** Opening Passage to read block **

I imagine that everyone hopes that they are careful. They believe that they assess risks and take steps to avoid or minimise them. They castigate themselves when they make errors and chide themselves, an others, when they are careless. It is held that there is a duty as we grow up to be careful, childhood is the time when we can be carefree. But can we be too careful ?
I think we all can remember times when our caution made us miss an opportunity, when in hindsight we regretted our hesitation. Certainly we can all recall the old adage “faint heart never won fair lady” and many of us have friends or acquaintances troubled by timid, over-cautious natures who lives are stunted by the problems of excessive care and anxiety. In the world of science, however, a preferred adage might be “better safe than sorry” where the stakes are higher than winning the hand of the damsel. But is is possible that excessive caution and being too careful can be troublesome here also ?

** Closing Passage to read block **

Carry the essay on excessive caution forward from its closing question, writing the paragraphs that come next. The data that follows is separate material and has no connection to the essay on caution.

** Opening Dataset content block **

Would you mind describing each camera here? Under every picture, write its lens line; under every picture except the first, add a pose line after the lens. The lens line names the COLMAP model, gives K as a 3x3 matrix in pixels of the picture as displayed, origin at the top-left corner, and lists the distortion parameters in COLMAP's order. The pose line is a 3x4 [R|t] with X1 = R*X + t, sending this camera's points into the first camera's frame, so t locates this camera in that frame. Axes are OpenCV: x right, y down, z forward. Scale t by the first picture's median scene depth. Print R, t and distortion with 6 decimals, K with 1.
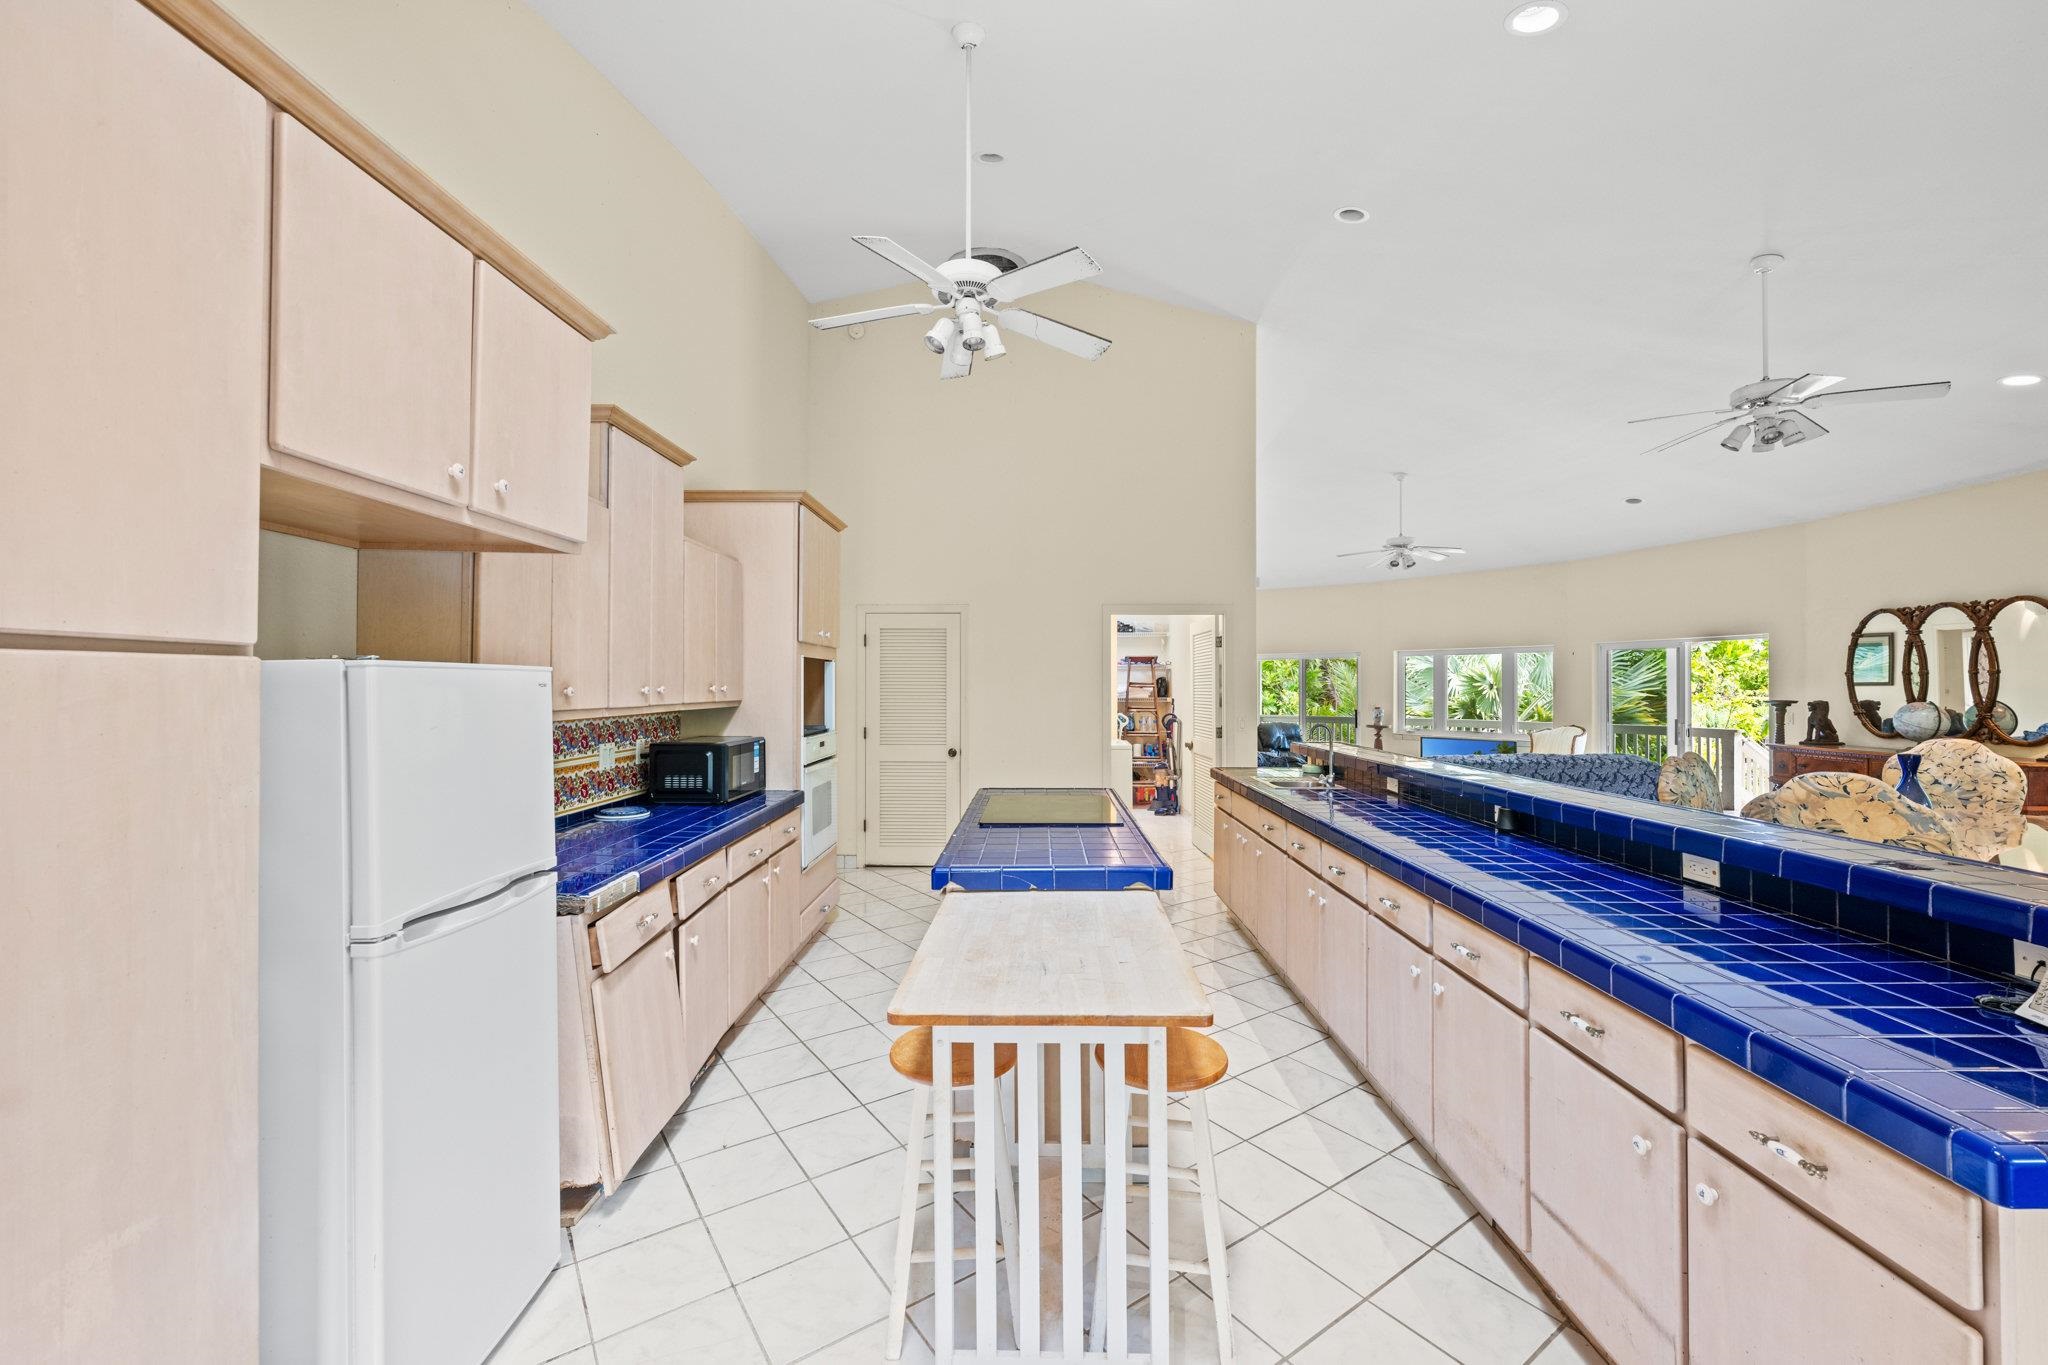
lens RADIAL K [[814.9, 0, 1025.8], [0, 814.9, 669.9], [0, 0, 1]] dist [-0.000893, -0.000019]
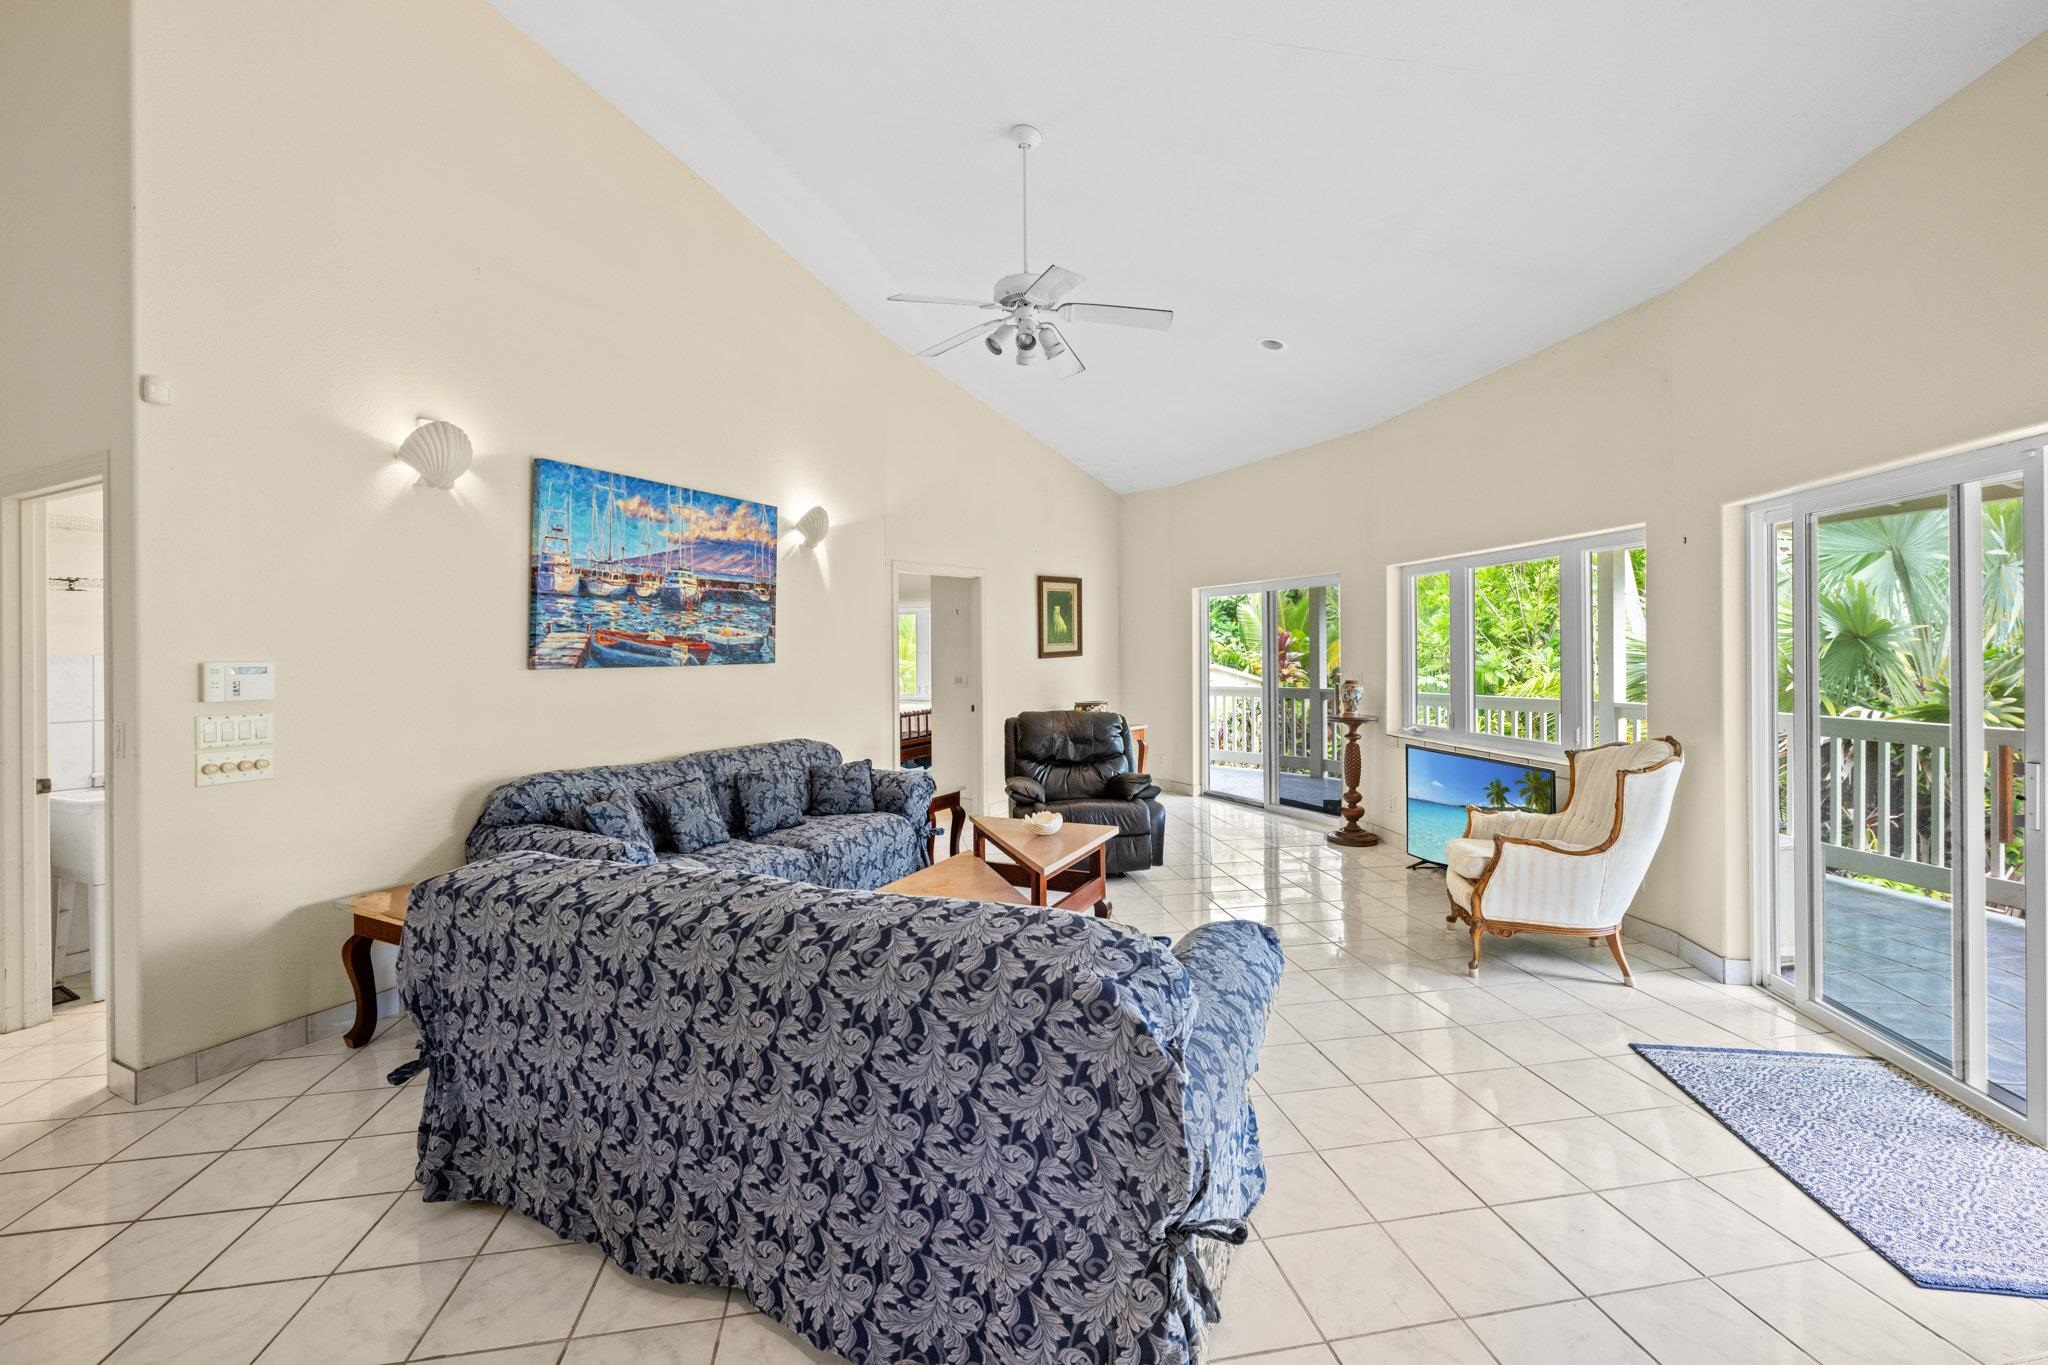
lens RADIAL K [[844.5, 0, 1031.0], [0, 844.5, 647.2], [0, 0, 1]] dist [0.007848, 0.000028]
pose [[0.903906, -0.012036, -0.427562, 0.918162], [0.021208, 0.999636, 0.016696, 0.023701], [0.427205, -0.024159, 0.903832, 0.858573]]
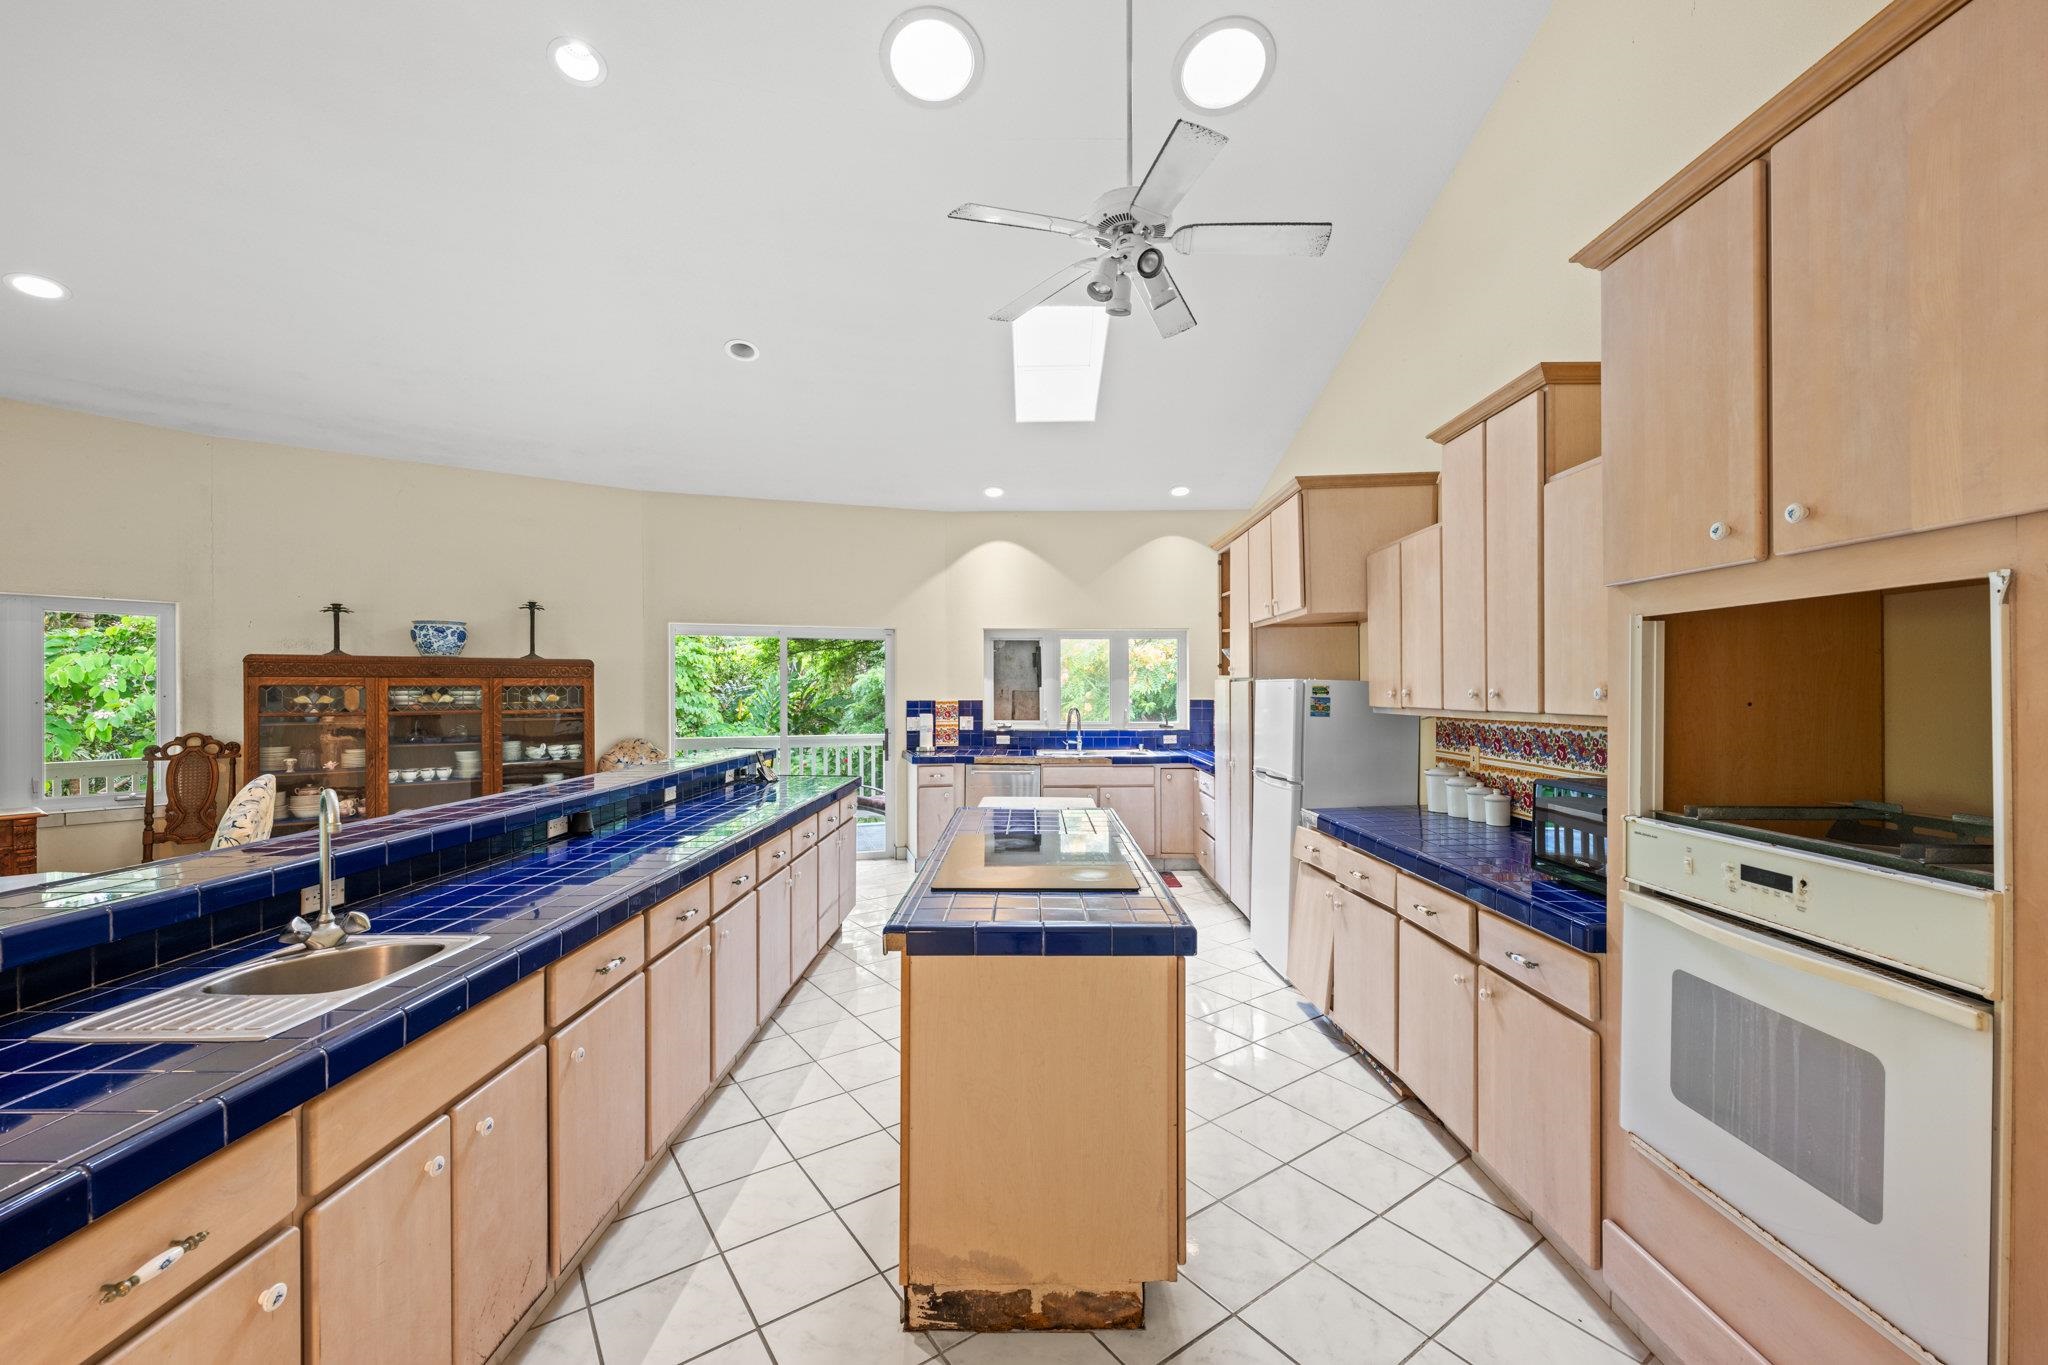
lens RADIAL K [[813.3, 0, 1024.0], [0, 813.3, 690.5], [0, 0, 1]] dist [0.000253, 0.000099]
pose [[-0.999959, 0.001287, -0.009012, 0.025896], [0.001435, 0.999863, -0.016482, 0.018443], [0.008990, -0.016494, -0.999824, 0.984264]]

** Closing Dataset content block **

**Answer section:**
In the scientific world this might be the case with the “Precautionary Principle“. This was brought in as Principle 15 in the United Nations Conference on Environment and Development in Rio de Janeiro in 1992. It might be well defined as follows :-
‘When an activity raises threats of harm to the environment or human health, precautionary measures should be taken even if some cause and effect relationships are not fully established scientifically.’
Similar descriptions of the principle have been placed in regulations such as the World Charter for Nature and E.U.’s Treaty of Maastrich. A basic tenet of the this principle is that the ‘duty of care’ or ‘onus of proof’ is on those who those who propose change. Further, we are advised to err on the side of caution, even when there is no scientific evidence of harm.
While appreciation of risk and assessment of risk are a basic, and advisable, scientific task this principle can cause problems. Were the instruction ” assess and avoid risk” this would be entirely reasonable and right. But avoid risk, even is there is no evidence of risk , is a much more troublesome statement.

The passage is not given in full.